Se um cliente usa 20 acessos por ano, o custo para o banco pode chegar a:

➡️ 20 x US$ 35 (média) = US$ 700 (~R$ 3.500)

Agora compare com anuidades que muitas vezes eram:

➡️ R$ 1.000 a R$ 1.500 (ou até isentas)

📊 Resultado: prejuízo direto.

Por isso, os bancos passaram a:

  • Reduzir acessos
  • Exigir gastos mínimos
  • Vincular benefícios ao relacionamento

O objetivo é claro: atingir o break even ou gerar lucro com clientes de alto valor.

🏦 A nova regra: principalidade

Hoje, não basta ter renda alta. Os bancos querem algo mais valioso:

👉 Ser o seu banco principal

Isso significa:

  • Concentrar gastos no cartão
  • Manter investimentos elevados
  • Usar produtos do banco (seguros, crédito, conta)

Sem isso, até clientes de alta renda enfrentam dificuldade para acessar os melhores benefícios.

👑 A criação dos “super cartões”

Com a perda de exclusividade dos Blacks tradicionais, o mercado reagiu criando uma nova camada:

  • Visa Privilege
  • Mastercard World Legend
  • Centurion Card

Esses cartões são voltados para ultrarricos e buscam resgatar a exclusividade perdida.

Mas nem eles escaparam totalmente:

  • Aumento de anuidades
  • Ajustes em benefícios
  • Maior seletividade

Ou seja, até o topo está sendo redesenhado.

🚀 O novo padrão já chegou

Os lançamentos mais recentes mostram claramente essa nova fase:

  • Cartões como Altus Liv já nascem com anuidade elevada
  • Produtos como The One chegam com proposta premium e exigência alta

👉 Diferente do passado, onde benefícios vinham “de fábrica”, hoje eles são:

  • Condicionados
  • Escalonados
  • Baseados em relacionamento

📊 O que esperar daqui pra frente?

O mercado caminha para três movimentos principais:

1. Menos acessos ilimitados

O modelo de acesso livre tende a desaparecer para a maioria dos clientes.

2. Mais exigência de gasto

Benefícios serão cada vez mais vinculados a consumo real.

3. Segmentação extrema

Diferença clara entre cliente premium e ultra premium.

🧠 Conclusão

Os cartões Black não acabaram — mas deixaram de ser o que eram.

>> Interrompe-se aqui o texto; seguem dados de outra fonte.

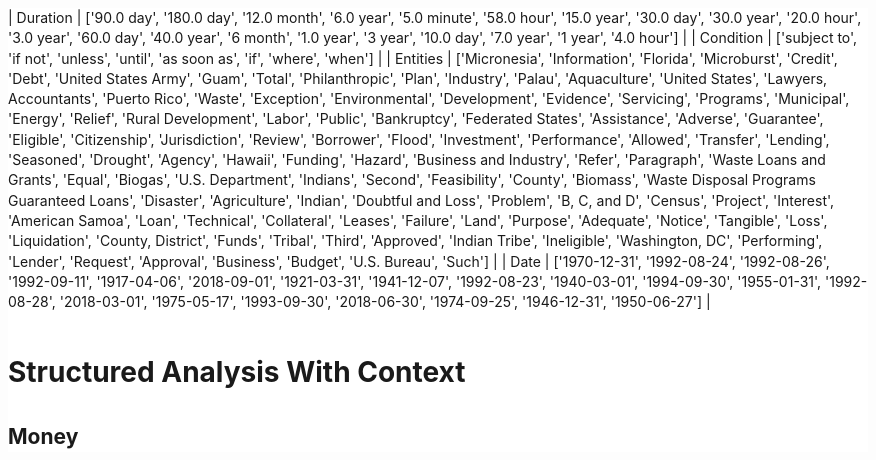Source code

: | Duration    | ['90.0 day', '180.0 day', '12.0 month', '6.0 year', '5.0 minute', '58.0 hour', '15.0 year', '30.0 day', '30.0 year', '20.0 hour', '3.0 year', '60.0 day', '40.0 year', '6 month', '1.0 year', '3 year', '10.0 day', '7.0 year', '1 year', '4.0 hour']                                                                                                                                                                                                                                                                                                                                                                                                                                                                                                                                                                                                                                                                                                                                                                                                                                                                                                                                                                                                                                                                                                                                            |
| Condition   | ['subject to', 'if not', 'unless', 'until', 'as soon as', 'if', 'where', 'when']                                                                                                                                                                                                                                                                                                                                                                                                                                                                                                                                                                                                                                                                                                                                                                                                                                                                                                                                                                                                                                                                                                                                                                                                                                                                                                                 |
| Entities    | ['Micronesia', 'Information', 'Florida', 'Microburst', 'Credit', 'Debt', 'United States Army', 'Guam', 'Total', 'Philanthropic', 'Plan', 'Industry', 'Palau', 'Aquaculture', 'United States', 'Lawyers, Accountants', 'Puerto Rico', 'Waste', 'Exception', 'Environmental', 'Development', 'Evidence', 'Servicing', 'Programs', 'Municipal', 'Energy', 'Relief', 'Rural Development', 'Labor', 'Public', 'Bankruptcy', 'Federated States', 'Assistance', 'Adverse', 'Guarantee', 'Eligible', 'Citizenship', 'Jurisdiction', 'Review', 'Borrower', 'Flood', 'Investment', 'Performance', 'Allowed', 'Transfer', 'Lending', 'Seasoned', 'Drought', 'Agency', 'Hawaii', 'Funding', 'Hazard', 'Business and Industry', 'Refer', 'Paragraph', 'Waste Loans and Grants', 'Equal', 'Biogas', 'U.S. Department', 'Indians', 'Second', 'Feasibility', 'County', 'Biomass', 'Waste Disposal Programs Guaranteed Loans', 'Disaster', 'Agriculture', 'Indian', 'Doubtful and Loss', 'Problem', 'B, C, and D', 'Census', 'Project', 'Interest', 'American Samoa', 'Loan', 'Technical', 'Collateral', 'Leases', 'Failure', 'Land', 'Purpose', 'Adequate', 'Notice', 'Tangible', 'Loss', 'Liquidation', 'County, District', 'Funds', 'Tribal', 'Third', 'Approved', 'Indian Tribe', 'Ineligible', 'Washington, DC', 'Performing', 'Lender', 'Request', 'Approval', 'Business', 'Budget', 'U.S. Bureau', 'Such'] |
| Date        | ['1970-12-31', '1992-08-24', '1992-08-26', '1992-09-11', '1917-04-06', '2018-09-01', '1921-03-31', '1941-12-07', '1992-08-23', '1940-03-01', '1994-09-30', '1955-01-31', '1992-08-28', '2018-03-01', '1975-05-17', '1993-09-30', '2018-06-30', '1974-09-25', '1946-12-31', '1950-06-27']                                                                                                                                                                                                                                                                                                                                                                                                                                                                                                                                                                                                                                                                                                                                                                                                                                                                                                                                                                                                                                                                                                         |


# Structured Analysis With Context

 


## Money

O que antes era acessível para muitos clientes de alta renda, hoje exige:

  • Relacionamento profundo
  • Alto volume financeiro
  • Engajamento com o banco

👉 Em outras palavras:
o jogo mudou.

E quem entender essa nova lógica vai conseguir extrair valor. Quem não, vai ficar preso a cartões cada vez mais limitados.